There was judgment for defendant, but reserving to plaintiff her right to sue in an appropriate proceeding for certain paraphernal funds used by the deceased in the business. Plaintiff appeals.
Opinion.
Without finding it necessary to go into an extended review of the evidence, we conclude that the facts found by the trial judge are supported by the record.
When defendant and his wife were married some 22 years before^ her death, neither had anything, and the property accumulated thereafter was the result of the labor of either one or the other, or both, and fell into the community, with the exception of small sums inherited from her father’s estate or advanced by her relatives.

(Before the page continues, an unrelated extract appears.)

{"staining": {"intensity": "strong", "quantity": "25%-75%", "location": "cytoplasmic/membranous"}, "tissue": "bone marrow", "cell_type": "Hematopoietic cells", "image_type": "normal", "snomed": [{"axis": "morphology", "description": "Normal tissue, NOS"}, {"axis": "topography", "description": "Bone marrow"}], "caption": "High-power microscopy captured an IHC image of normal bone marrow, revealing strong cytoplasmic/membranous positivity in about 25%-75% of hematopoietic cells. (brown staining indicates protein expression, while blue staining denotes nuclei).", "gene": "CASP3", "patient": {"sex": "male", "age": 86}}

Plaintiff relies mainly upon the fact that on some three occasions, prior to 1915, when the real property was acquired in 'the wife’s name, the husband appeared and signed deeds covering the transactions had with building and loan associations, and in which it was recited that the wife was buying with her separate funds, and that for this reason he was estopped to deny its paraphernal character. However, in each instance, the purchase was on terms of credit, and the estoppel, of course, could not extend beyond an acknowledgment of her ownership of the funds paid under the deed. Jordy v. Muir, 51 La. Ann. 55, 25 South. 550. He did not guarantee nor was he estopped from showing that the deferred payments were thereafter made by the community. But, aside from this, in the present case, the last act by which she acquired from the building and loan association in 1915 (the one under which the property was held at her death), did not recite that she had acquired with her separate funds, and hence it is presumed in law that the property was acquired under that deed by the community. R. C. C. art. 2403; Fortier v. Barry, 111 La. 776, 35 South. 900; Holloman v. Alexandria B. & L. Ass’n., 137 La. 970, 69 South. 764. In the latter case it was held that since the passage of Act 120 of 1902, the sale to, and repurchase from, a building and loan association “cannot be* dealt with as a loan secured by mortgage, but as a purchase and a sale, with vendor’s rights and privileges.”

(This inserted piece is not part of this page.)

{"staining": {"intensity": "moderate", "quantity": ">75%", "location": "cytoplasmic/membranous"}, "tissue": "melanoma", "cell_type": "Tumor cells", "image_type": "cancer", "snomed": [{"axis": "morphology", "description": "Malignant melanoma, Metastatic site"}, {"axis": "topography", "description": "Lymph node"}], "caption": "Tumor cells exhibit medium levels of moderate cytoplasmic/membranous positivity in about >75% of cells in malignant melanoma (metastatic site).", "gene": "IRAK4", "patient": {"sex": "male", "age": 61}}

As to the stock of merchandise, it is clear that the same was acquired under like conditions, that is, by the joint industry of the two spouses. It is conceded that the wife was the better business “man” of the two, and that she probably contributed more of time and energy to its earnings; but, nevertheless, the business was conducted by both, and was undoubtedly a community asset.
Deceased left only collateral relations, and, under article 915 of the Code, as amended, the husband inherited the wife’s half of the community.
For the reasons assigned, the judgment of the lower court is affirmed with costs.